Work instructions:
Pull every line that holds the word "dasharray" from the entries.

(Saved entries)
■ ■ ■ ■ ■ ■ ■

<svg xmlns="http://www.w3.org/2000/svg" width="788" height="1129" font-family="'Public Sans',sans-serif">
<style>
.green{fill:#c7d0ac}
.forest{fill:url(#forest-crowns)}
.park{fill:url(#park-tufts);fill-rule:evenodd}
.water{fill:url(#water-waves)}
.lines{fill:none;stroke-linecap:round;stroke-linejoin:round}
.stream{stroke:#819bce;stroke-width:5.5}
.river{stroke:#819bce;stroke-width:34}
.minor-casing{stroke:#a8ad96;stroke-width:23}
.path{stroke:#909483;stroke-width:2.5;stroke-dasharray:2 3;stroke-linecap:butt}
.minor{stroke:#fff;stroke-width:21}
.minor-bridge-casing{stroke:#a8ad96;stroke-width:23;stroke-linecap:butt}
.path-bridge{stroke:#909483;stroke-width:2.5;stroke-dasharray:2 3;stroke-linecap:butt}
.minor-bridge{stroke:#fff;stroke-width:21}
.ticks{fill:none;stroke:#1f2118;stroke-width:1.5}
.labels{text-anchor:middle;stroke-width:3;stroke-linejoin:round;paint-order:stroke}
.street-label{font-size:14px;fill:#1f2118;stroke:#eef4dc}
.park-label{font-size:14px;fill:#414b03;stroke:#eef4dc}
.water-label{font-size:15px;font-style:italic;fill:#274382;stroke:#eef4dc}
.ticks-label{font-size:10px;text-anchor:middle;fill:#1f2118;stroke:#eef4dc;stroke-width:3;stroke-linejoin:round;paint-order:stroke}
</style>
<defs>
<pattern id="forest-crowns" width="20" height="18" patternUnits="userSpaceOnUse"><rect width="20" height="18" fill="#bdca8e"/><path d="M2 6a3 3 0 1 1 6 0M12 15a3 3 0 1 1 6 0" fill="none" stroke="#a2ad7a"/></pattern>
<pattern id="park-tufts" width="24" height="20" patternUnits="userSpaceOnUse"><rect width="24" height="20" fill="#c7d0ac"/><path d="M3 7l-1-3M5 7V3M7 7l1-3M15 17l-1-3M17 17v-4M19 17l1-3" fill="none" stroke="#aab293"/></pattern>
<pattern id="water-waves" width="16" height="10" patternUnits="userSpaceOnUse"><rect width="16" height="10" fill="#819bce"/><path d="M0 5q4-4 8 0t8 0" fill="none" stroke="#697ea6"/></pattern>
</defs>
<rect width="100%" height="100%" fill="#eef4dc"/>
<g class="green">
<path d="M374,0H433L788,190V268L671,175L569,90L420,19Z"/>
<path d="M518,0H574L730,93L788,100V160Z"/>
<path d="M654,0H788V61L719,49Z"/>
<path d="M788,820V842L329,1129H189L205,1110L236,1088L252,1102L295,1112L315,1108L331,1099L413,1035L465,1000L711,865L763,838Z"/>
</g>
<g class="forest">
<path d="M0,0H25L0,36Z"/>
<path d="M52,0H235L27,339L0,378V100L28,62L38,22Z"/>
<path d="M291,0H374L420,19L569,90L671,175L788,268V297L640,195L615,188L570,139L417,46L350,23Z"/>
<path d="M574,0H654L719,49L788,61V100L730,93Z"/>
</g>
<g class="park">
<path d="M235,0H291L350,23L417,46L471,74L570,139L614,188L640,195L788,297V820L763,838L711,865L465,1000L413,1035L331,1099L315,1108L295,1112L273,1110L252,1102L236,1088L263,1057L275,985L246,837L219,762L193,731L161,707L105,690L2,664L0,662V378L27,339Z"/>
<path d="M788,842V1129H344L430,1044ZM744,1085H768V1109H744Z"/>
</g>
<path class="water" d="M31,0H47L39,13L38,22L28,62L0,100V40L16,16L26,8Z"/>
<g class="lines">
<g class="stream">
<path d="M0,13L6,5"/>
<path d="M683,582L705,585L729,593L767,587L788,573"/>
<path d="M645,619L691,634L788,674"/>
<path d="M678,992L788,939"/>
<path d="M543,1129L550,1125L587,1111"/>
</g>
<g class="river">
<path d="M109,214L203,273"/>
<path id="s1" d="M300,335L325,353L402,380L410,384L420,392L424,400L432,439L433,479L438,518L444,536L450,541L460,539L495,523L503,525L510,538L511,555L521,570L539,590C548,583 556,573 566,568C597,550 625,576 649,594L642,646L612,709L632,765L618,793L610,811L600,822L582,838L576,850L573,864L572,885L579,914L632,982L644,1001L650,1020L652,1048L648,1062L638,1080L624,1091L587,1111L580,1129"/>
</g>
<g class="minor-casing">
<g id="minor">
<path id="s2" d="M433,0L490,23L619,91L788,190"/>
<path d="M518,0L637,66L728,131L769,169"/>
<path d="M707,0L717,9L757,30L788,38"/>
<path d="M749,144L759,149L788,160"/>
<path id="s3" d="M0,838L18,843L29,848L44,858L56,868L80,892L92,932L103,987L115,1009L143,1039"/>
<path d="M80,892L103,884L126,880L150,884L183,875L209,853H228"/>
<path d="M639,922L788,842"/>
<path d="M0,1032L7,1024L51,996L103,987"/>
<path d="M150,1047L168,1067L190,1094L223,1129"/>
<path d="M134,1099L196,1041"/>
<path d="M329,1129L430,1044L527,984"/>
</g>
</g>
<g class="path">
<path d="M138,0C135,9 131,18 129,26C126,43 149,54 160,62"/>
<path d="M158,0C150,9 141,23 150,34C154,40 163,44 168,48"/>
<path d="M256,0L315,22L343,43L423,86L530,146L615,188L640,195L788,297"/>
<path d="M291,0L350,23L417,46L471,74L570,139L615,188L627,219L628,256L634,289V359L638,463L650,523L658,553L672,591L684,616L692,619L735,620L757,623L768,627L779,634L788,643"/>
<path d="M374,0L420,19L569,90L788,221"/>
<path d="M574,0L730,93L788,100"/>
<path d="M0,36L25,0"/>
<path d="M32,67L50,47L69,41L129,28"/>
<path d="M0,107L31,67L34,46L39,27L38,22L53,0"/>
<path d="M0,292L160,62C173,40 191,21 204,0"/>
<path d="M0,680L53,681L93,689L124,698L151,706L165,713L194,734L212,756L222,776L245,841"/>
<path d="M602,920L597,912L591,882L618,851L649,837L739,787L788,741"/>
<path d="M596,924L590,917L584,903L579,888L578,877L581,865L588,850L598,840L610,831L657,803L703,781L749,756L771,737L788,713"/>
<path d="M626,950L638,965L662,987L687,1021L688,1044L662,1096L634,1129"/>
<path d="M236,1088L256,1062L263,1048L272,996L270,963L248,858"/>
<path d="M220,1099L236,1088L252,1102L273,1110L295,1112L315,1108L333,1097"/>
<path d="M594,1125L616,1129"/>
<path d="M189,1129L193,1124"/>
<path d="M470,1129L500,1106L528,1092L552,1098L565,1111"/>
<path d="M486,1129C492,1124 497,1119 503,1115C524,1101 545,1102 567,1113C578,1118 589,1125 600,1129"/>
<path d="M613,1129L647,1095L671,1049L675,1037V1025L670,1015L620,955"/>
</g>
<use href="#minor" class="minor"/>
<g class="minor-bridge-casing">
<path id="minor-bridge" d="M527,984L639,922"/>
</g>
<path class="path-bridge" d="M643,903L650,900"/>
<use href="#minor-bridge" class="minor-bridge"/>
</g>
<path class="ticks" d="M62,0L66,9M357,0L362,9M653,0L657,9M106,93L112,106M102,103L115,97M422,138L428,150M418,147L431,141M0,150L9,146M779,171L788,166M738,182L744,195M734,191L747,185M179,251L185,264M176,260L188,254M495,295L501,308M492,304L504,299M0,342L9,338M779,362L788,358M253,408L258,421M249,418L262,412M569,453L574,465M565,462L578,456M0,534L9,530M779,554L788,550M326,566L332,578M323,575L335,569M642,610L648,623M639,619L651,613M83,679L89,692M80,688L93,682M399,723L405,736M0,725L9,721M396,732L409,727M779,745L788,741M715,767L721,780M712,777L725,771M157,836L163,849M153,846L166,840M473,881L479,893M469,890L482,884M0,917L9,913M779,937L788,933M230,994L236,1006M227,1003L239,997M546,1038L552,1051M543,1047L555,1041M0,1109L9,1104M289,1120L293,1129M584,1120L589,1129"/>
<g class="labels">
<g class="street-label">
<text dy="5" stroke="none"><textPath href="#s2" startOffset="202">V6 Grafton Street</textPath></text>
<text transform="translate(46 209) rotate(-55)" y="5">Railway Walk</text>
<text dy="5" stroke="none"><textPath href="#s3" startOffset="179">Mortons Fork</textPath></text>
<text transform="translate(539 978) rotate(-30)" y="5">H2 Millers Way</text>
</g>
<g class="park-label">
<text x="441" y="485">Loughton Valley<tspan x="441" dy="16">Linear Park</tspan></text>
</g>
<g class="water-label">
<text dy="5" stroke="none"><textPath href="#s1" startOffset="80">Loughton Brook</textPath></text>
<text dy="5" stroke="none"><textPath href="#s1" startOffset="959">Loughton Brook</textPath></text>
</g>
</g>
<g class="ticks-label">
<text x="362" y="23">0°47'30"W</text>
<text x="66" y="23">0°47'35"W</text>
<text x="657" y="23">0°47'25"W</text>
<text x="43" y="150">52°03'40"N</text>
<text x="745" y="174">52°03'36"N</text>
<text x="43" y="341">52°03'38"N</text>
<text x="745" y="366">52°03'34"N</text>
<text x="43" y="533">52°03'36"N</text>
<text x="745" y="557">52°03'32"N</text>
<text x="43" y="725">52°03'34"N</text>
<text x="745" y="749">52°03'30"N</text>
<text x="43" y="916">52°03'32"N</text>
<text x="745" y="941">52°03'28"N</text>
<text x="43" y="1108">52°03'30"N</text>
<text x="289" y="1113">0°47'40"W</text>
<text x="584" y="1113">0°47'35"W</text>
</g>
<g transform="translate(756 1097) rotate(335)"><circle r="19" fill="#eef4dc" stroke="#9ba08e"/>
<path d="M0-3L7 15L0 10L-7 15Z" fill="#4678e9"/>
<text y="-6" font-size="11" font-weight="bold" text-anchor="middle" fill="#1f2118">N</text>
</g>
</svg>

■ ■ ■ ■ ■ ■ ■

Completed exercise:
.path{stroke:#909483;stroke-width:2.5;stroke-dasharray:2 3;stroke-linecap:butt}
.path-bridge{stroke:#909483;stroke-width:2.5;stroke-dasharray:2 3;stroke-linecap:butt}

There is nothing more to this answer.